> Task to complete:
Show, from the records below, all lines that contain the word "under".

> Data to examine:
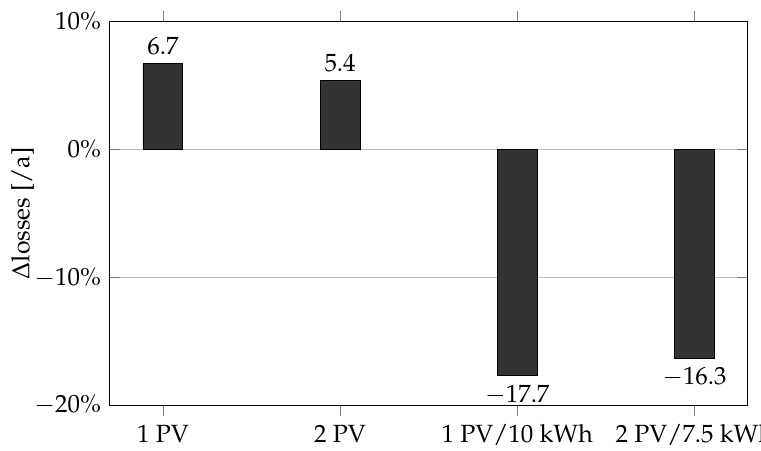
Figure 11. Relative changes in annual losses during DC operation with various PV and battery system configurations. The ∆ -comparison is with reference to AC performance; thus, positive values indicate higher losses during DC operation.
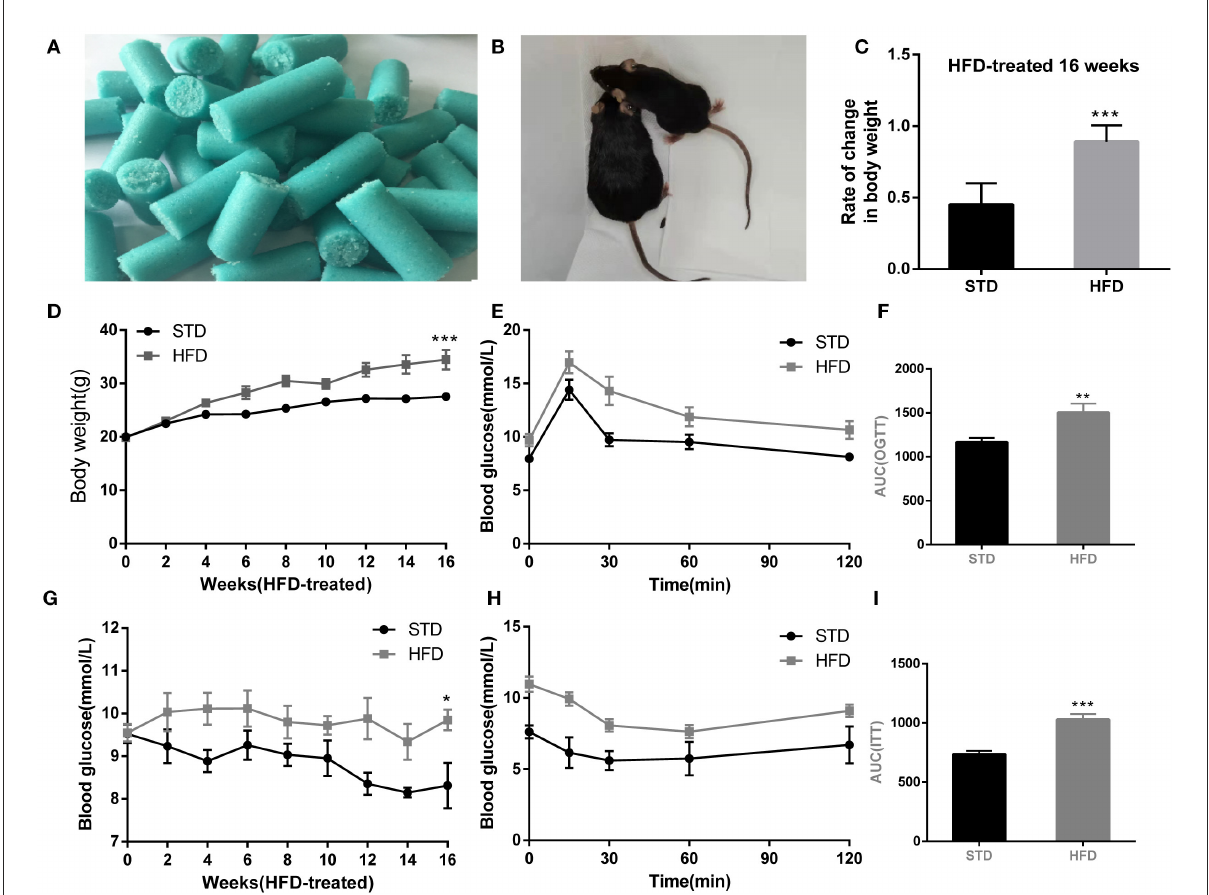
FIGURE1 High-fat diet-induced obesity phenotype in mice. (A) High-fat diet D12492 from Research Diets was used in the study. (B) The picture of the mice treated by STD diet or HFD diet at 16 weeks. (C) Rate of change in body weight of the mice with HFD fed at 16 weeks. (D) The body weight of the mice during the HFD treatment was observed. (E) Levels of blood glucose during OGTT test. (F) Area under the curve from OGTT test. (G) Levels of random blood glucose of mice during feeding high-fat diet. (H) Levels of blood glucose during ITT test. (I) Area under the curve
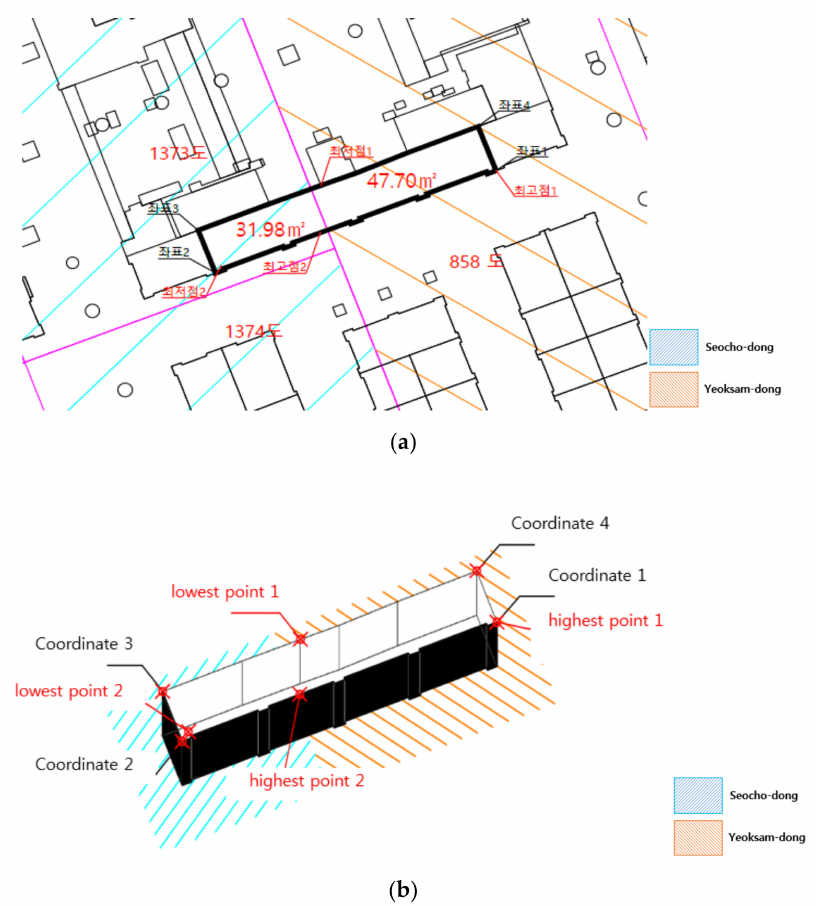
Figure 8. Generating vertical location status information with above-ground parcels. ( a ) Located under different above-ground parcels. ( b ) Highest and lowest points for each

--

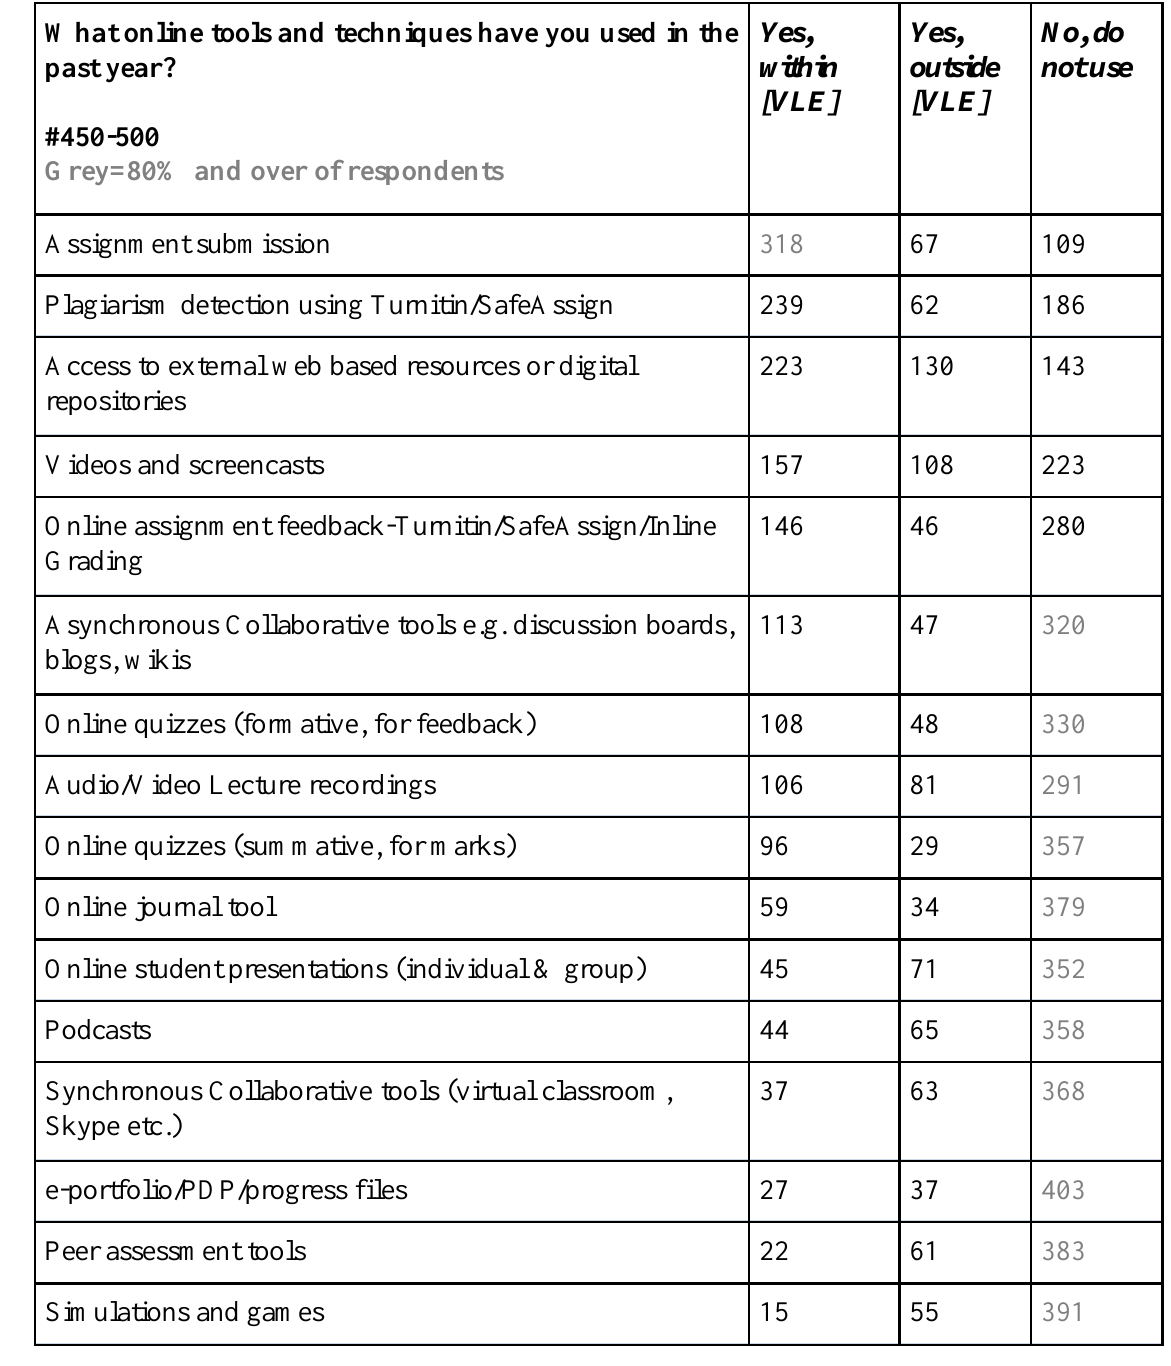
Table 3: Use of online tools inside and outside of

> Response for this exercise:
FIGURE1 High-fat diet-induced obesity phenotype in mice. (A) High-fat diet D12492 from Research Diets was used in the study. (B) The picture of the mice treated by STD diet or HFD diet at 16 weeks. (C) Rate of change in body weight of the mice with HFD fed at 16 weeks. (D) The body weight of the mice during the HFD treatment was observed. (E) Levels of blood glucose during OGTT test. (F) Area under the curve from OGTT test. (G) Levels of random blood glucose of mice during feeding high-fat diet. (H) Levels of blood glucose during ITT test. (I) Area under the curve
Figure 8. Generating vertical location status information with above-ground parcels. ( a ) Located under different above-ground parcels. ( b ) Highest and lowest points for each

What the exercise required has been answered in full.